[[ Records shown, beginning ]]

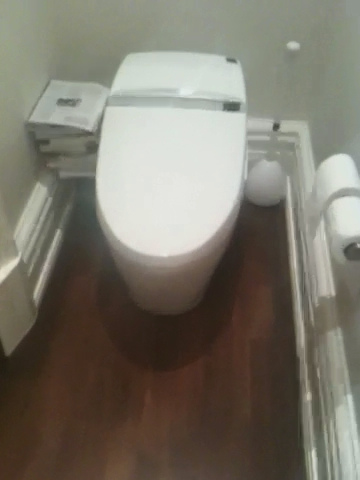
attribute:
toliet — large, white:
[97, 51, 250, 317]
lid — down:
[93, 106, 247, 254]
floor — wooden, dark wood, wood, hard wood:
[1, 199, 303, 479]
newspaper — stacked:
[27, 69, 111, 180]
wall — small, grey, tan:
[0, 1, 359, 442]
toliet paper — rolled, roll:
[302, 151, 359, 272]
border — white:
[2, 116, 359, 478]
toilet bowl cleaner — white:
[243, 120, 287, 209]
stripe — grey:
[106, 91, 245, 114]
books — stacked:
[43, 141, 98, 182]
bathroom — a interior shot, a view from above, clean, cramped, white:
[2, 2, 357, 479]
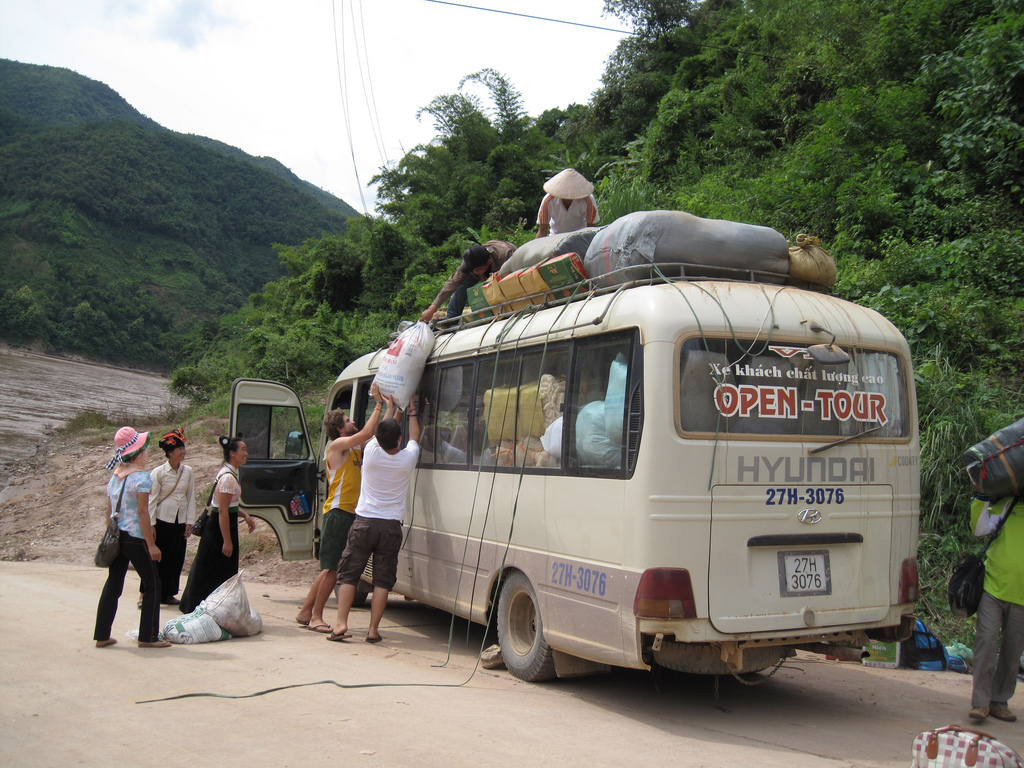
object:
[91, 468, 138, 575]
purse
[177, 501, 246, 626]
skirt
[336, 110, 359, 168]
line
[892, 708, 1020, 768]
bag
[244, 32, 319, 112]
cloud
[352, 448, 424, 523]
shirt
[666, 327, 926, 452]
window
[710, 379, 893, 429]
writing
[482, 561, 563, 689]
tire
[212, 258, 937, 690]
bus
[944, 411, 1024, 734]
person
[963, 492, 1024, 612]
shirt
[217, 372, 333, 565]
door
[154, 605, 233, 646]
bag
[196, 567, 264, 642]
bag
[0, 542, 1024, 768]
ground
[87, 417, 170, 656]
person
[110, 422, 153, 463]
hat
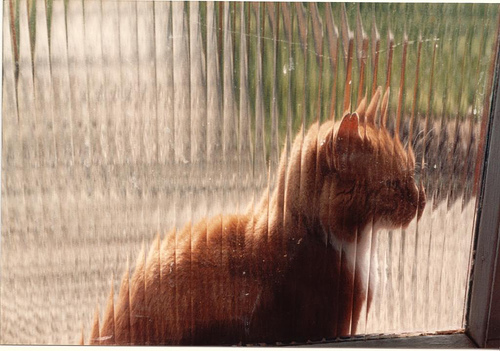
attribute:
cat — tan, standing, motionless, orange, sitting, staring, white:
[81, 84, 425, 338]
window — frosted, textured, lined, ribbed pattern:
[4, 3, 499, 346]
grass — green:
[188, 3, 480, 193]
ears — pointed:
[355, 87, 390, 127]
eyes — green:
[385, 179, 402, 190]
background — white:
[3, 0, 272, 243]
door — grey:
[466, 25, 499, 349]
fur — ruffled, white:
[319, 174, 373, 237]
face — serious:
[378, 171, 425, 227]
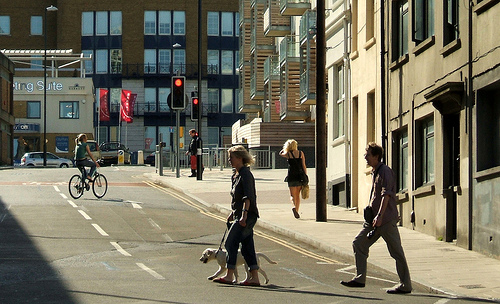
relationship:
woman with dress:
[280, 138, 309, 219] [285, 149, 309, 180]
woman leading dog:
[213, 144, 259, 285] [200, 249, 275, 283]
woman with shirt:
[74, 134, 99, 193] [75, 142, 89, 160]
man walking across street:
[339, 142, 411, 295] [1, 167, 461, 303]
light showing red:
[171, 76, 185, 110] [175, 79, 183, 86]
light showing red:
[191, 96, 200, 119] [193, 97, 199, 105]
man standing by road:
[187, 128, 199, 178] [1, 167, 461, 303]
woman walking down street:
[213, 144, 259, 285] [1, 167, 461, 303]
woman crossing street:
[213, 144, 259, 285] [1, 167, 461, 303]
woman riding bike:
[74, 134, 99, 193] [69, 157, 108, 200]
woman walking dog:
[213, 144, 259, 285] [200, 249, 275, 283]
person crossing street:
[339, 142, 411, 295] [1, 167, 461, 303]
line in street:
[54, 186, 165, 280] [1, 167, 461, 303]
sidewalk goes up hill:
[145, 170, 497, 301] [0, 164, 499, 301]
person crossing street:
[213, 144, 259, 285] [1, 167, 461, 303]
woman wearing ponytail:
[74, 134, 99, 193] [74, 136, 80, 145]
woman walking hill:
[280, 138, 309, 219] [0, 164, 499, 301]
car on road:
[21, 152, 72, 167] [1, 167, 461, 303]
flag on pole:
[120, 90, 131, 123] [116, 89, 123, 149]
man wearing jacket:
[187, 128, 199, 178] [188, 136, 200, 153]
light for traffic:
[171, 76, 185, 110] [22, 132, 109, 199]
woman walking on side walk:
[280, 138, 309, 219] [145, 170, 497, 301]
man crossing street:
[339, 142, 411, 295] [1, 167, 461, 303]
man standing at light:
[187, 128, 199, 178] [191, 96, 200, 119]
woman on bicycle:
[74, 134, 99, 193] [69, 157, 108, 200]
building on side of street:
[232, 2, 315, 168] [1, 167, 461, 303]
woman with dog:
[213, 144, 259, 285] [200, 249, 275, 283]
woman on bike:
[74, 134, 99, 193] [69, 157, 108, 200]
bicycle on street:
[69, 157, 108, 200] [1, 167, 461, 303]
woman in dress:
[280, 138, 309, 219] [285, 149, 309, 180]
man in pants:
[187, 128, 199, 178] [190, 151, 200, 172]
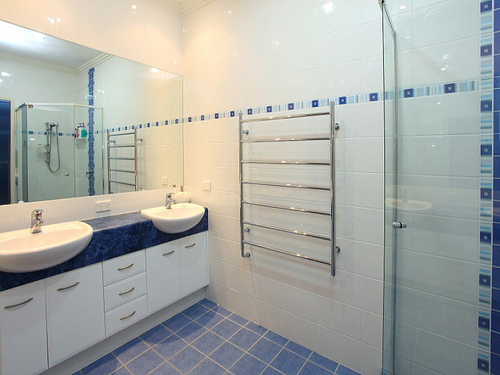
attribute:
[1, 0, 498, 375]
bathroom — blue, white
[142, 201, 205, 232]
sink — white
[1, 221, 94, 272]
sink — white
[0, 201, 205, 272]
sinks — oval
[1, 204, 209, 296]
counter — blue, stone, deep blue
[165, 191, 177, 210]
faucet — chrome, water tap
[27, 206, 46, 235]
faucet — chrome, water tap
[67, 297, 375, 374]
tile floor — blue, tiled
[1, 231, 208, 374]
cabinets — white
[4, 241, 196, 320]
handles — chrome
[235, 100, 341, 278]
towel rack — large, towel holder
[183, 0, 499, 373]
wall — tiled, white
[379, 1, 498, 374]
shower — enclosed, clear, glass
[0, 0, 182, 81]
wall — tiled, white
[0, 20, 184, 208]
mirror — it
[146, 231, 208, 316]
cabinet — white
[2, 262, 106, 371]
cabinet — white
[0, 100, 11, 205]
door — tiled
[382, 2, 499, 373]
walls — clear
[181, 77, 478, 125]
accent — dark, tile, light blue, blue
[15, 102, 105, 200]
shower — glass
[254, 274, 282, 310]
tile — white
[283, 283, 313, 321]
tile — white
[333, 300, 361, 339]
tile — white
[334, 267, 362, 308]
tile — white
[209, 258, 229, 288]
tile — white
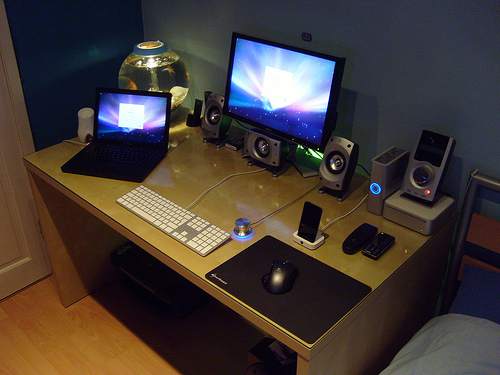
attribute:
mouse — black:
[263, 257, 298, 295]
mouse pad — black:
[203, 234, 371, 346]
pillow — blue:
[444, 263, 499, 326]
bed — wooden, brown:
[375, 167, 499, 374]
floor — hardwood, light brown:
[0, 272, 265, 372]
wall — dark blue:
[3, 0, 145, 151]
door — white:
[1, 57, 49, 308]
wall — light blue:
[142, 1, 499, 217]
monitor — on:
[219, 29, 345, 151]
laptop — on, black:
[61, 87, 171, 184]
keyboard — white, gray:
[116, 184, 231, 256]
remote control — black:
[340, 219, 378, 254]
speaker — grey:
[198, 89, 231, 148]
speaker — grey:
[314, 135, 359, 201]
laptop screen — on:
[96, 90, 168, 144]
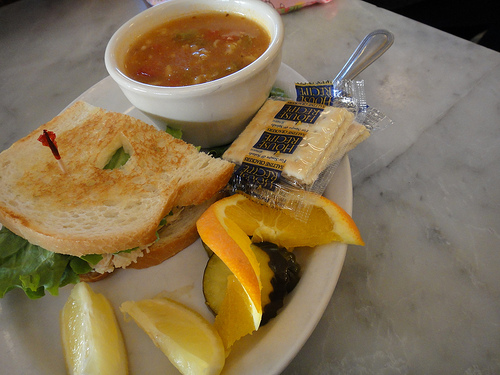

[[ Records shown, end ]]

**Prompt**
Return, word for word, the lines from the beginning of the data up to and including the line containing "[0, 1, 359, 442]". Leave the pictures out of your answer.

**Answer box**
attribute:
toliet — large, white:
[97, 51, 250, 317]
lid — down:
[93, 106, 247, 254]
floor — wooden, dark wood, wood, hard wood:
[1, 199, 303, 479]
newspaper — stacked:
[27, 69, 111, 180]
wall — small, grey, tan:
[0, 1, 359, 442]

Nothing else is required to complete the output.